Alla fine, la sponsorizzazione è stata estesa in durata di altri quattro anni e ai 21 milioni complessivi si sono aggiunte varie voci extra che porteranno, nell'arco del contratto, Cattolica a spendere 30 milioni di euro. Un caso su tutti il «Celebration day». Il 24 novembre 2018 il manager decise di portare dipendenti e un migliaio di agenti monomandatari in trasferta allo stadio olimpico di Roma per la sfida Italrugby contro gli All blacks della Nuova Zelanda. Il gruppo è poi andato alla fiera di Roma dove sul palco si sono esibiti Irene Grandi, la bionda violinista Anastasia Petryshak, oltre a Neri Marcorè, Claudio Amendola, Teresa Mannino e altri attori. Costo dell'evento: poco più di 3 milioni di euro. Un anno dopo, tirate le somme delle spese, il cda ha chiesto lumi sui ritorni dell'operazione in termini di immagine e di ricavi diretti. La risposta non deve essere stato soddisfacente. Tanto più che nel 2018 Cattolica scippò la partnership a Credit Agricole. I francesi però pagavano qualcosa come 700.000 euro, praticamente quattro volte meno.
Da lì è scattata la tagliola che avrà però strascichi nelle prossime settimane. Alla scelta di demansionare il manager si intreccia la partita dei soci «ribelli» che chiedono di cambiare la governance della società assicurativa. Ieri, il cda ha messo a disposizione dei soci, che dovranno deliberare sulla modifica dello statuto il prossimo 25 aprile, quattro nuovi pareri legali che criticano le conclusioni del parere pro-veritate redatto su mandato dei dissenzienti e in cui si escludevano «vizi di legittimità» nella modifiche statutarie proposte.

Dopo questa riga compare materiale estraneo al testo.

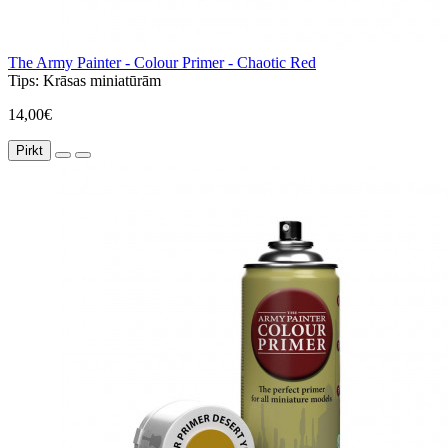
The Army Painter - Colour Primer - Chaotic Red
Tips:
Krāsas miniatūrām
14,00€
Pirkt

I quattro pareri legali sono firmati da Giulio Tremonti e Sergio Patriarca, da Mario Cera, da Matteo Rescigno e da Piergaetaneo Marchetti, gli stessi giuristi che, su mandato del cda di Cattolica, avevano espresso riserve sulle modifiche dei «ribelli» che avrebbero fatto decadere il presidente Paolo Bedoni e altri tre amministratori, a causa del superamento dei nuovi limiti di età. Al di là dei temi legali, nella prossima assemblea emergeranno anche le fazioni, comprese quelle legate a Minali. Tra i contratti finiti nella lista nera del cda c'è anche quello con Credit network& finance che in un biennio è cresciuto del 50%, arrivando a valere 7 milioni. La società si occupa di recupero crediti ed è guidata da Luigi Frascino, l'imprenditore che a soli 10 giorni dalla defenestrazione di Minali ha guidato l'assemblea straordinaria (novembre 2019) che ha provato a smontare la governance di Cattolica e il tradizionale legame con il territorio. Un caso? Ad aprile si capirà.